Abou Fadel has spent the past six months living in a tent less in a makeshift camp west of Idlib with his wife and five children, aged 4 to 15. Early this year Abou Fadel and his family had to flee from the airstrikes launched against Talmenes, the village Abou was born in and where he and his family called home.
“The airstrikes went on for five days,” Abou says. “And then it was the ground troops. That was when we decided our only option was to leave. We escaped on a truck with dozens of other families to the town of Idlib. We spent a week in a mosque and then set up this camp here.

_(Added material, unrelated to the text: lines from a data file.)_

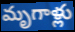
మృగాళ్లు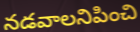
నడవాలనిపించి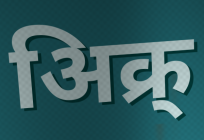
अिक्र्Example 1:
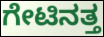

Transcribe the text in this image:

ಗೇಟಿನತ್ತ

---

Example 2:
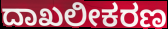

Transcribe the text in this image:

ದಾಖಲೀಕರಣ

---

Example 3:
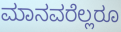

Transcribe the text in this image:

ಮಾನವರೆಲ್ಲರೂ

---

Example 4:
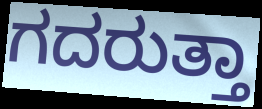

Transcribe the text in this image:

ಗದರುತ್ತಾ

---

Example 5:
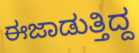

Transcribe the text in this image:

ಈಜಾಡುತ್ತಿದ್ದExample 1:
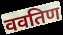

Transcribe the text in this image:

ववतिण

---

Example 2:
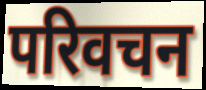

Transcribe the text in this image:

परिवचन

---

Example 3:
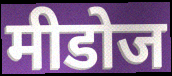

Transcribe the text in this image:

मीडोज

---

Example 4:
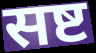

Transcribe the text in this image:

सष्ट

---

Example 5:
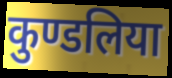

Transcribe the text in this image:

कुण्डलिया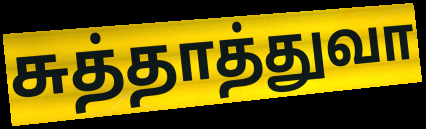
சுத்தாத்துவாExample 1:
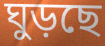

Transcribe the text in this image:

ঘুড়ছে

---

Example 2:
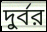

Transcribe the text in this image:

দুর্বর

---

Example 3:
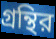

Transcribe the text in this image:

গ্রন্থির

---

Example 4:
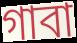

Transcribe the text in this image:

গাবা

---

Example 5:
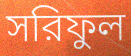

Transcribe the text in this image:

সরিফুলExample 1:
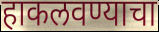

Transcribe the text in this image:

हाकलवण्याचा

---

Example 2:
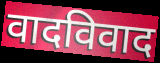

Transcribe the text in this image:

वादविवाद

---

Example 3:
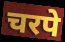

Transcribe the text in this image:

चरपे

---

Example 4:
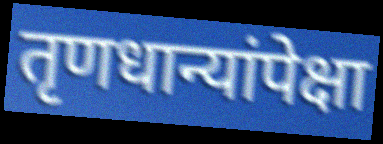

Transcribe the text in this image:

तृणधान्यांपेक्षा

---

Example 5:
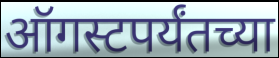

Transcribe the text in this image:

ऑगस्टपर्यंतच्या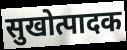
सुखोत्पादकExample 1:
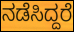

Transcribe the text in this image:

ನಡೆಸಿದ್ದರೆ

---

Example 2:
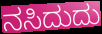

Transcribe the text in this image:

ನಸಿದುದು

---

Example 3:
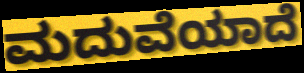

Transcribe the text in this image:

ಮದುವೆಯಾದೆ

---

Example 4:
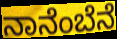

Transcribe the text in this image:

ನಾನೆಂಬೆನೆ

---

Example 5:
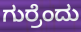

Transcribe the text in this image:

ಗುರ್ರೆಂದು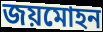
জয়মোহন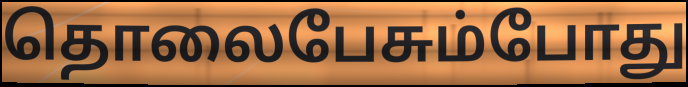
தொலைபேசும்போது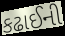
કઢાઈની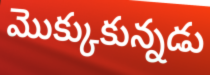
మొక్కుకున్నడు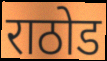
राठोडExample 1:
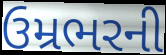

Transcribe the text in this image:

ઉમ્રભરની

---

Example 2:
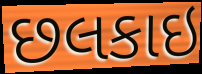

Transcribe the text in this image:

છલકાઇ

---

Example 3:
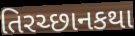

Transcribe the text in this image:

તિરચ્છાનકથા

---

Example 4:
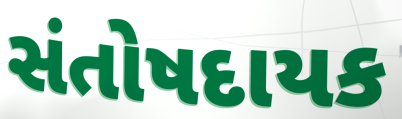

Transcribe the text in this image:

સંતોષદાયક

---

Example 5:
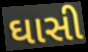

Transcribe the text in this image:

ઘાસીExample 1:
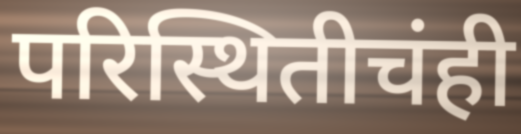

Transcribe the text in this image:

परिस्थितीचंही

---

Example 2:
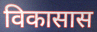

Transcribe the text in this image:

विकासास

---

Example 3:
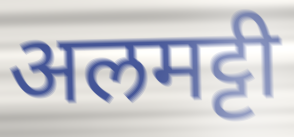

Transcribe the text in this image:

अलमट्टी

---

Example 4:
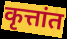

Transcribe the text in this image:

कृत्तांत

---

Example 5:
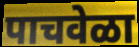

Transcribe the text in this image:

पाचवेळाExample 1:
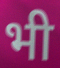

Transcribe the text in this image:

भी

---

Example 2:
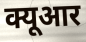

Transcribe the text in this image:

क्यूआर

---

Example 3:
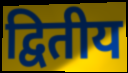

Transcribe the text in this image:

द्वितीय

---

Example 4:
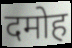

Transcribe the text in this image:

दमोह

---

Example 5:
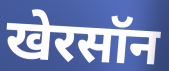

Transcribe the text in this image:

“Instead of asking how I manage to survive, you should ask me if I’m surviving,” the 40-year old says. “The answer is, no. I borrow money from friends and relatives without knowing when I can pay them back, or if I’ll even be able to before I die.”
Every now and again, he closes his eyes and imagines himself back in Talmenes, playing with his children near his parent’s two storey-home. His dreams and aspirations are simple, now—he just wants to go back to before the war.
“I’ve forgotten almost everything about my life before the war,” Abou says. “I wake up in a state of permanent anxiety worrying about my kids. They haven’t been to school since we left home. They loved school."
The tent the family lives in is a freezer in the winter, and an oven in the summer. Abou spends his days walking around the camp and drinking tea with his neighbours. If the situation becomes more grim, they plan to seek refuge as close as they can to the Turkish border, where Abou believes it’s safer. After nine years of terror, safety is relative.
“We’re trapped here,” Abou says. “There’s only one way out.”